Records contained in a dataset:
*****
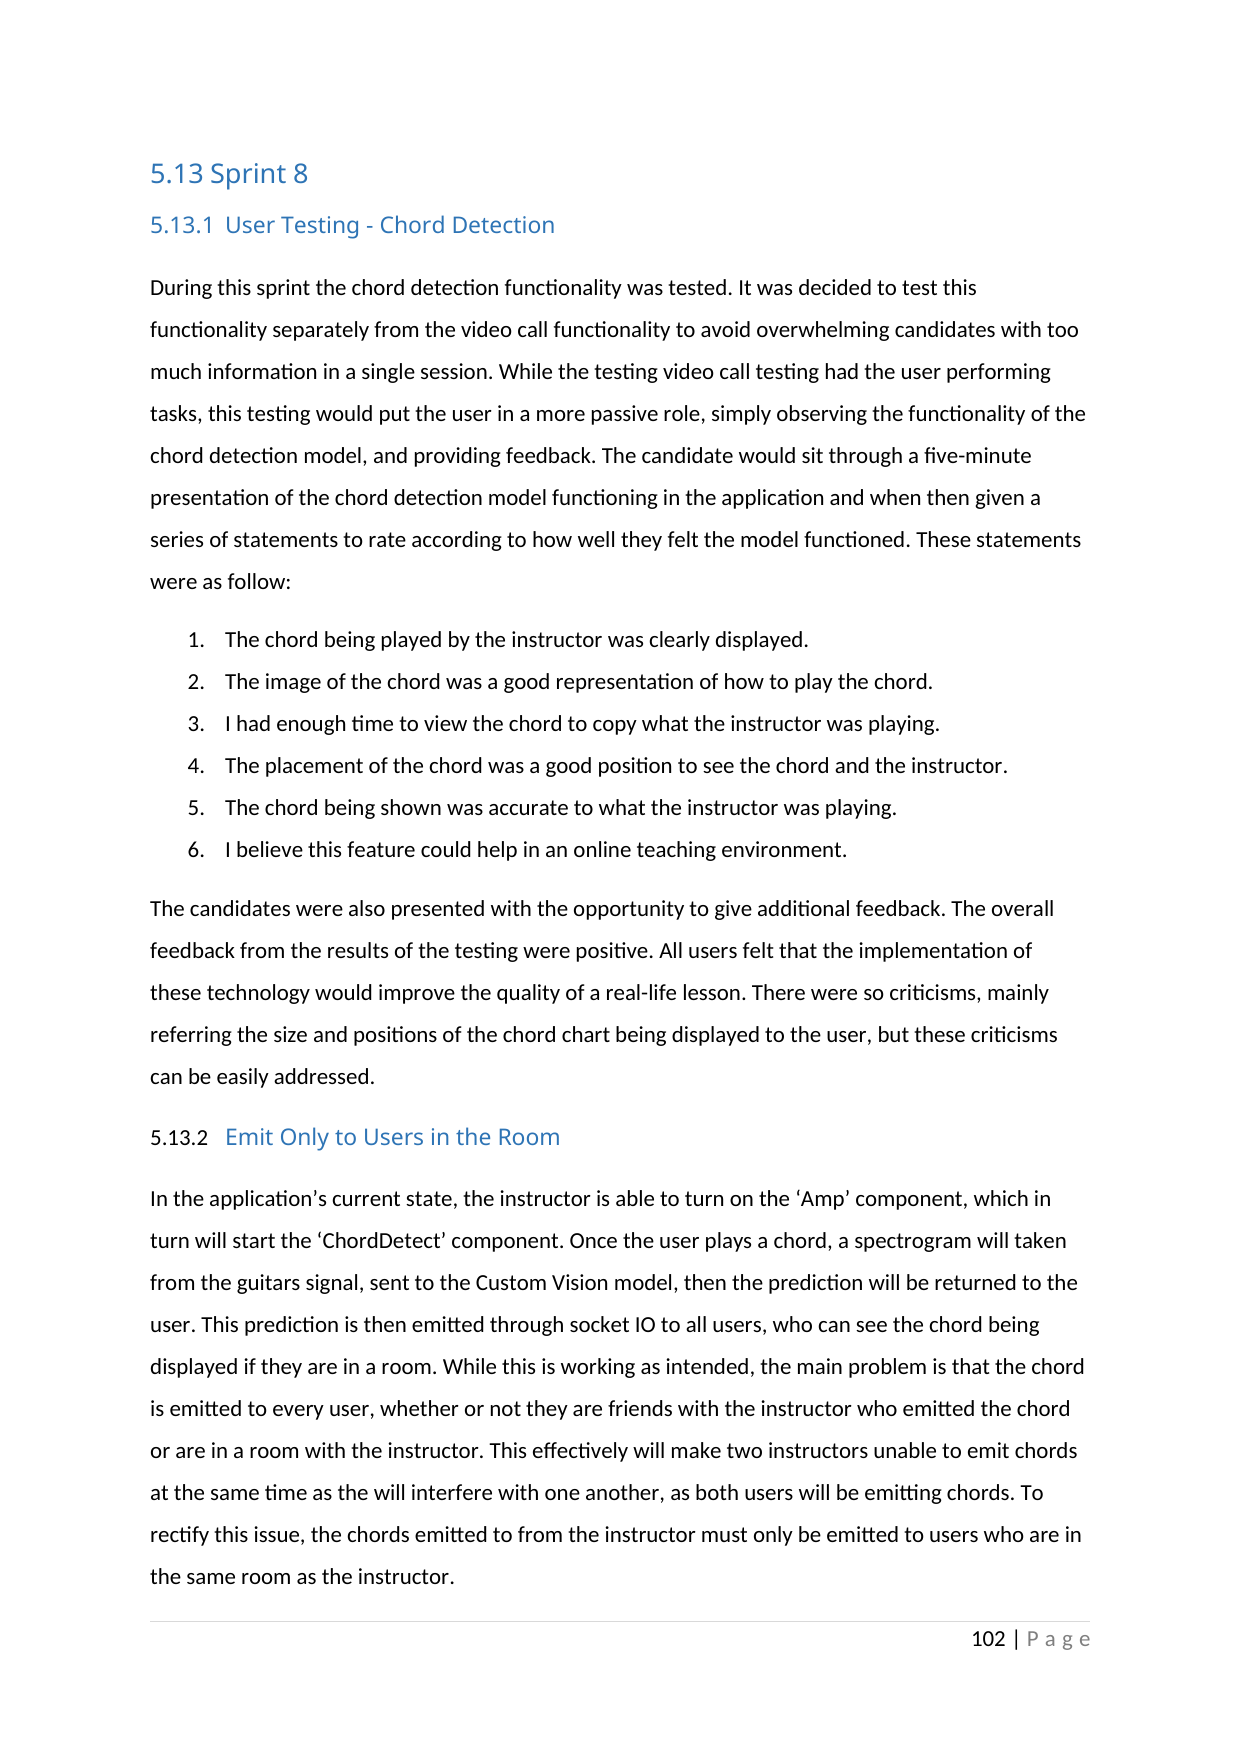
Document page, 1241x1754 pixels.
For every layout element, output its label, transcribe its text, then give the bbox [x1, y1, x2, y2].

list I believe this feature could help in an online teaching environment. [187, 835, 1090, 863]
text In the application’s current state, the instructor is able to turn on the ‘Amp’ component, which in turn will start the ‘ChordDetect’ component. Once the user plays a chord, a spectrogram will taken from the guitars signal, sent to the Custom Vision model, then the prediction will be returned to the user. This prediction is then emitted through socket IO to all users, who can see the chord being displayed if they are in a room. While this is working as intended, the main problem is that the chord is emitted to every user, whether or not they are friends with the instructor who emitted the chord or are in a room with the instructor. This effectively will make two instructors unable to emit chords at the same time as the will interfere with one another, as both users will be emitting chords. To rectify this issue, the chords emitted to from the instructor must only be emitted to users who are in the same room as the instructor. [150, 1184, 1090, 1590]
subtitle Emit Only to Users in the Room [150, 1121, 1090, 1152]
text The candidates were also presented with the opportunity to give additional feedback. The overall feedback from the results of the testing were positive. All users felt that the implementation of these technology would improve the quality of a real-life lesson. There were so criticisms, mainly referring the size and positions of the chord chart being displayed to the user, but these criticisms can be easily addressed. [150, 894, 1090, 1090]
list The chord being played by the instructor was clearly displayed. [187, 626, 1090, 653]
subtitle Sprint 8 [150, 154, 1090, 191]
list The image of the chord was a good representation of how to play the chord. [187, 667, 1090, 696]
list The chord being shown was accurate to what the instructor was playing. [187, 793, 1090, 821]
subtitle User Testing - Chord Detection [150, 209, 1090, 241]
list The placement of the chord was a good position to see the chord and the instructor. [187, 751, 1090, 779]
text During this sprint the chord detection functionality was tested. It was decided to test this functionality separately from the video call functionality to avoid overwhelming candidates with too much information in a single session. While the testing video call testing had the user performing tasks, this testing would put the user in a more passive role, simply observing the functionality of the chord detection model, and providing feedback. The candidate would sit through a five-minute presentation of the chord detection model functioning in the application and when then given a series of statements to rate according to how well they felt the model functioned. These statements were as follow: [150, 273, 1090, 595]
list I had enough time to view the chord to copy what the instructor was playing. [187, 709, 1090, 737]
*****
**WORK TASK**
Every line from the data above that contains "playing" must appear in the answer.

**THE COMPLETED TASK**
list The chord being shown was accurate to what the instructor was playing. [187, 793, 1090, 821]
list I had enough time to view the chord to copy what the instructor was playing. [187, 709, 1090, 737]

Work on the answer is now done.